I smoke weed every single day.
That's what I found out after I started keeping a log of my pot use. After 32 days of noting each time I took a puff, I saw that I had consumed my favorite herb every single day for more than a month. I can't say I was that surprised, but it was more than I'd thought.
For those of us in legal weed states, it's ridiculously easy to indulge. There are $5 joints for sale in every neighborhood. But how do you know when you're overindulging? Weed's mild nature can make it difficult to spot developing problems. It doesn't cause hangovers; it's pretty easy to lead a functional life through a perpetual haze; and, unlike cocaine, alcohol, or coffee, quitting doesn't usually result in withdrawal symptoms.
Still, experts say that pot addiction—or, as psychologists call it, cannabis use disorder—does exist, and out of control weed use can negatively impact both your wallet and your relationships. Plus, we still don't know entirely how cannabis affects our cardiovascular and brain health.
According to the American Psychiatric Association, symptoms of cannabis use disorder include spending a "great deal of time" obtaining and using cannabis, as well as having "a strong desire or urge to use cannabis." In my case, both are true. But I am a weed columnist, and even if I do salivate a little when I pop open a new jar of top shelf pot, is this really a problem?
I don't think so. You might think I use pot to check out of life, but pot actually invigorates my life. With weed, the mundane becomes interesting and I become a more reflective, empathetic person. I might be dependent on pot, but there is little doubt in my mind that weed also helps me lead the life I want to live.

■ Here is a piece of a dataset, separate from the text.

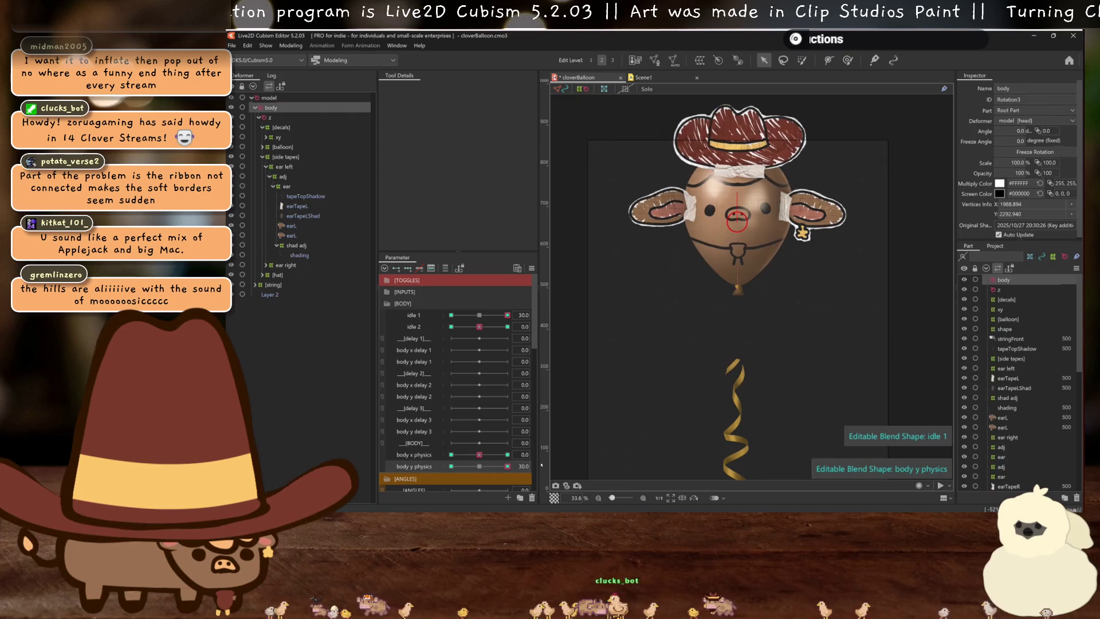
left_click_drag(482, 314, 450, 315)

But I don't completely trust my ability to self-diagnose. I wanted a professional opinion, so I asked addiction counselor Kristina Cook to look at my pot diary. Cook agreed, and a couple of days later, I was sitting in her Fremont office.
We talked for a long time about how I use pot, but she refused to tell me if I have a problem. "It's not up to me to sit here and go, 'Gee, you're a cannabis abuser,'" Cook told me. "I would say, let's experiment with it. Let's see what you notice."

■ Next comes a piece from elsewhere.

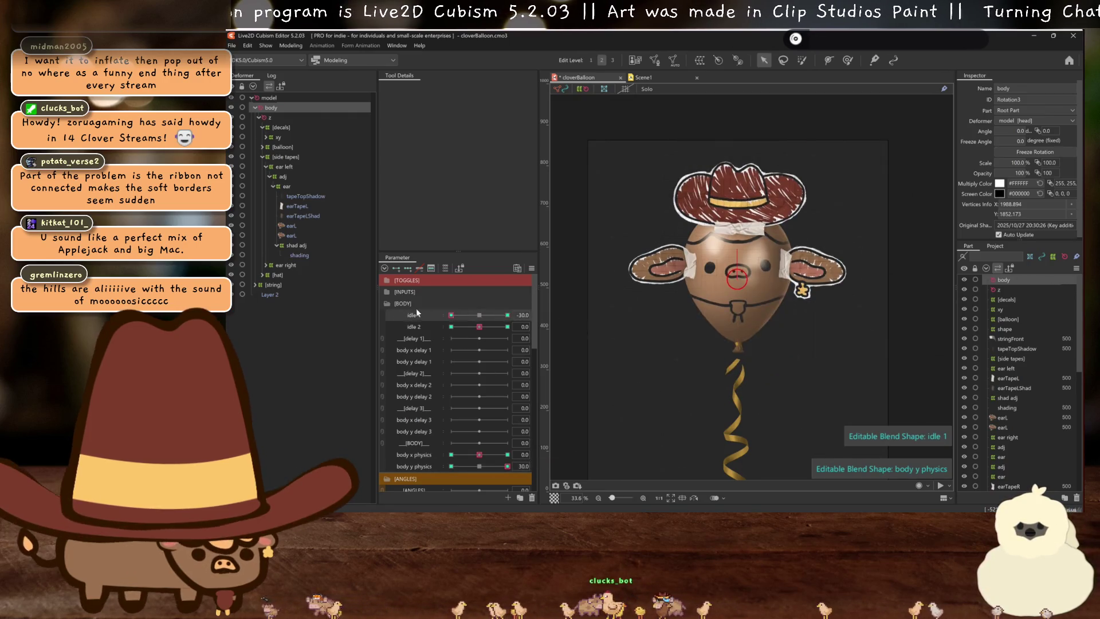
left_click_drag(503, 469, 451, 467)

I was a bit let down to leave without a clear diagnosis, but it also felt like her prescription for continued reflection might be the best way to manage my pot use. We are all addicted to something, after all—society just happens to view some dependencies as more acceptable than others. Do you drink coffee every day? Spend 25 hours a week at the gym? Or 80 hours a week in your office? Your dependency won't raise many eyebrows. But smoke a joint every night to unwind, and suddenly you are on the wrong side of some invisible moral wall. This is a problem, because making substance use a moral issue only makes people hide it. And as legal weed spreads across the country, we need to be more open, not less.
A recent report by the state legislature's think tank found that while cannabis reform hasn't caused an increase in underage use, adult use has increased after legalization. "We are really going to take 5 to 10 years to see the effect of these cultural changes," Beatriz Carlini, a research scientist at the University of Washington's Alcohol and Drug Abuse Institute, told me. "Compared to alcohol, tobacco, and opiates, it's not something that I would put as my biggest public health threat to society. But minimize it and say, 'Who cares?' I think that's also dangerous."
After 32 days of consuming weed, I finally went a day without pot. And then another day. It wasn't intentional; I just ran out. I have since stopped keeping meticulous notes on my pot use, but I am still paying attention. I want to use pot on my own terms, and being aware of it allows me to do just that. If you use cannabis, I hope you'll do the same.